[EXERCISE BRIEF]:
Below are some records. Return exactly the lines from the one containing "50: (23, 352)" through the one containing "59: (262, 329)", both included, and only those.

[DATA SECTION]:
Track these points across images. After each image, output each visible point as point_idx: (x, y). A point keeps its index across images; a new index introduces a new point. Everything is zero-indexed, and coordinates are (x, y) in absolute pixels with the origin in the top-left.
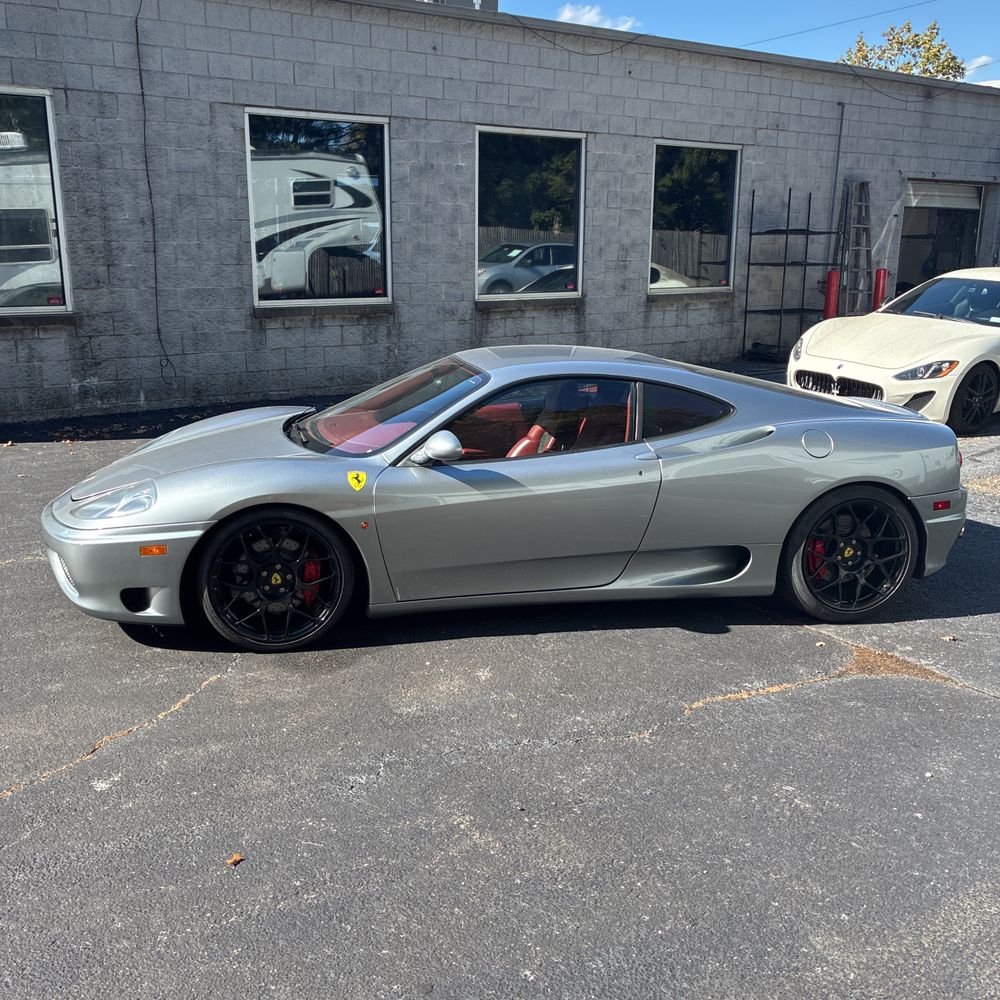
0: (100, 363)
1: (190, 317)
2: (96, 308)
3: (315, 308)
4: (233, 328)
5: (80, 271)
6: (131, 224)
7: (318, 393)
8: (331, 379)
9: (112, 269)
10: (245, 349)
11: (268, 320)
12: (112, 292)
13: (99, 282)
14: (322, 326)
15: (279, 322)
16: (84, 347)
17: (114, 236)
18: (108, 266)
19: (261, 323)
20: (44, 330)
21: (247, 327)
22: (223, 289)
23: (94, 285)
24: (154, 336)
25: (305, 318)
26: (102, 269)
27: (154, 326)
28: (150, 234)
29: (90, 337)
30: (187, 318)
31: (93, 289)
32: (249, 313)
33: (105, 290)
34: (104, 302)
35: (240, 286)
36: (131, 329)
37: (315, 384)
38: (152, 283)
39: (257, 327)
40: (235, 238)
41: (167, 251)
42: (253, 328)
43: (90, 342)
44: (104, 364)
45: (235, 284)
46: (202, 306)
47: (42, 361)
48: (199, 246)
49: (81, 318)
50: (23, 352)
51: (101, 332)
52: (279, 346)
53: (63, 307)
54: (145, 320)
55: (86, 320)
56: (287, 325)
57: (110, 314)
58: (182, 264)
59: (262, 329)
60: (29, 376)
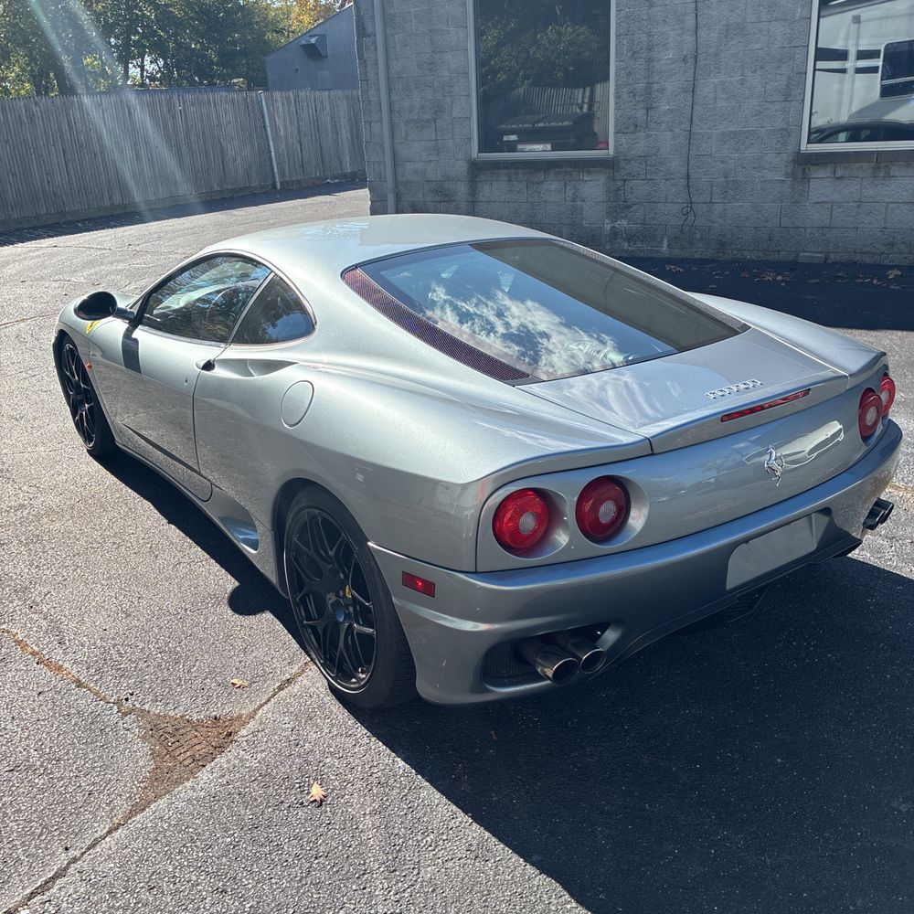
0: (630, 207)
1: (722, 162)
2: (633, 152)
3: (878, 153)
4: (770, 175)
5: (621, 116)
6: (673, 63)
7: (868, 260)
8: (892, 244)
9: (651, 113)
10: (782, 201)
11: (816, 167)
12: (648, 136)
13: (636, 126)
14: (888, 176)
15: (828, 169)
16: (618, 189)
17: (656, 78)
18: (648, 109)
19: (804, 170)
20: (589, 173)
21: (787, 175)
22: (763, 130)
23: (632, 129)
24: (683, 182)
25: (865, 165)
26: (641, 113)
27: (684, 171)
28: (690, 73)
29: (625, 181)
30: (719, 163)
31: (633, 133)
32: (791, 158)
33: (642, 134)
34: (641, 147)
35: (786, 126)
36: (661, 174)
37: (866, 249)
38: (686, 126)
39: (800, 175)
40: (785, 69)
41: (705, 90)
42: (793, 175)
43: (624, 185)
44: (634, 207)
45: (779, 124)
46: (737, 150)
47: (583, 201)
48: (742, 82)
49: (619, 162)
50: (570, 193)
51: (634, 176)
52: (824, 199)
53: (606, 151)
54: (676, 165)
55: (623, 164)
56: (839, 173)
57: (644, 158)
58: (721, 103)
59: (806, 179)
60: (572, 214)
* * *
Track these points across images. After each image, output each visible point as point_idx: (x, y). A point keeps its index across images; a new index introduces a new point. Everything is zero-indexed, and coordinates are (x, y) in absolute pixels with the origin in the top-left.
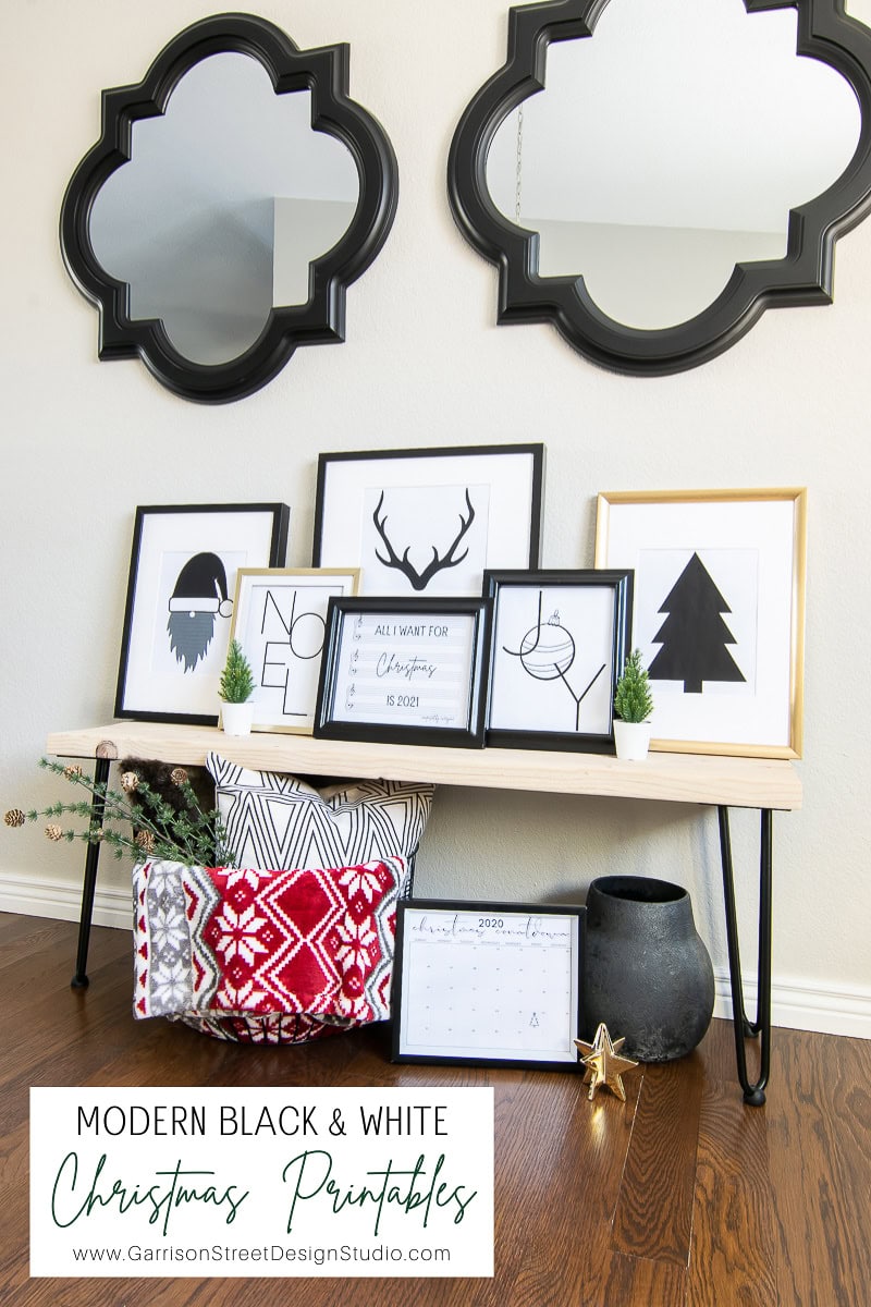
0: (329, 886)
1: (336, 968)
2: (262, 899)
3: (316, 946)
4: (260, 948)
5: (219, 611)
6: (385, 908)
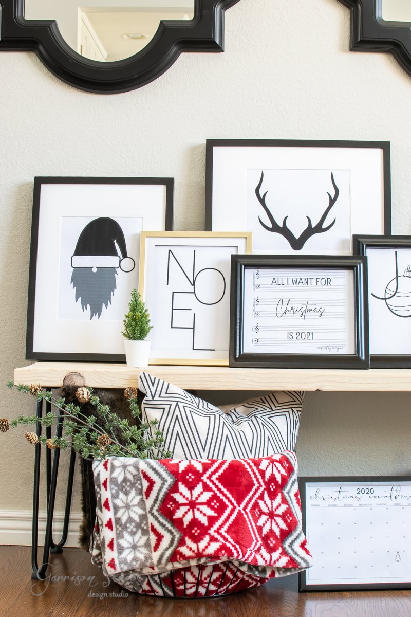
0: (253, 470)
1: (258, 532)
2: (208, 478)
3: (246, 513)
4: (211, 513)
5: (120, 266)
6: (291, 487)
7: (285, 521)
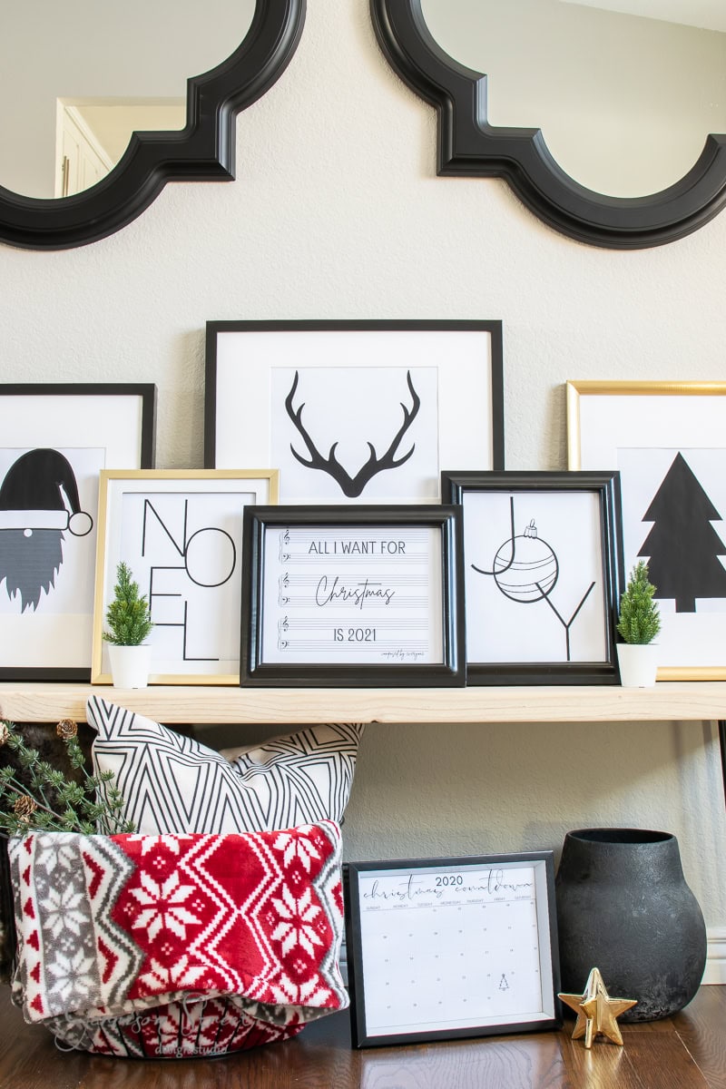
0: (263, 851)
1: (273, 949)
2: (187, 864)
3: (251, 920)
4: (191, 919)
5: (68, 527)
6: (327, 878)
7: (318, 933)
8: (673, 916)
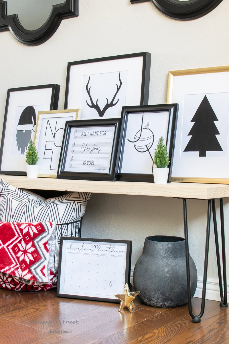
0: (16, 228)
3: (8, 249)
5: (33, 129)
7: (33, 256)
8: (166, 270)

[ANSWER SECTION]:
50: (23, 352)
51: (101, 332)
52: (279, 346)
53: (63, 307)
54: (145, 320)
55: (86, 320)
56: (287, 325)
57: (110, 314)
58: (182, 264)
59: (262, 329)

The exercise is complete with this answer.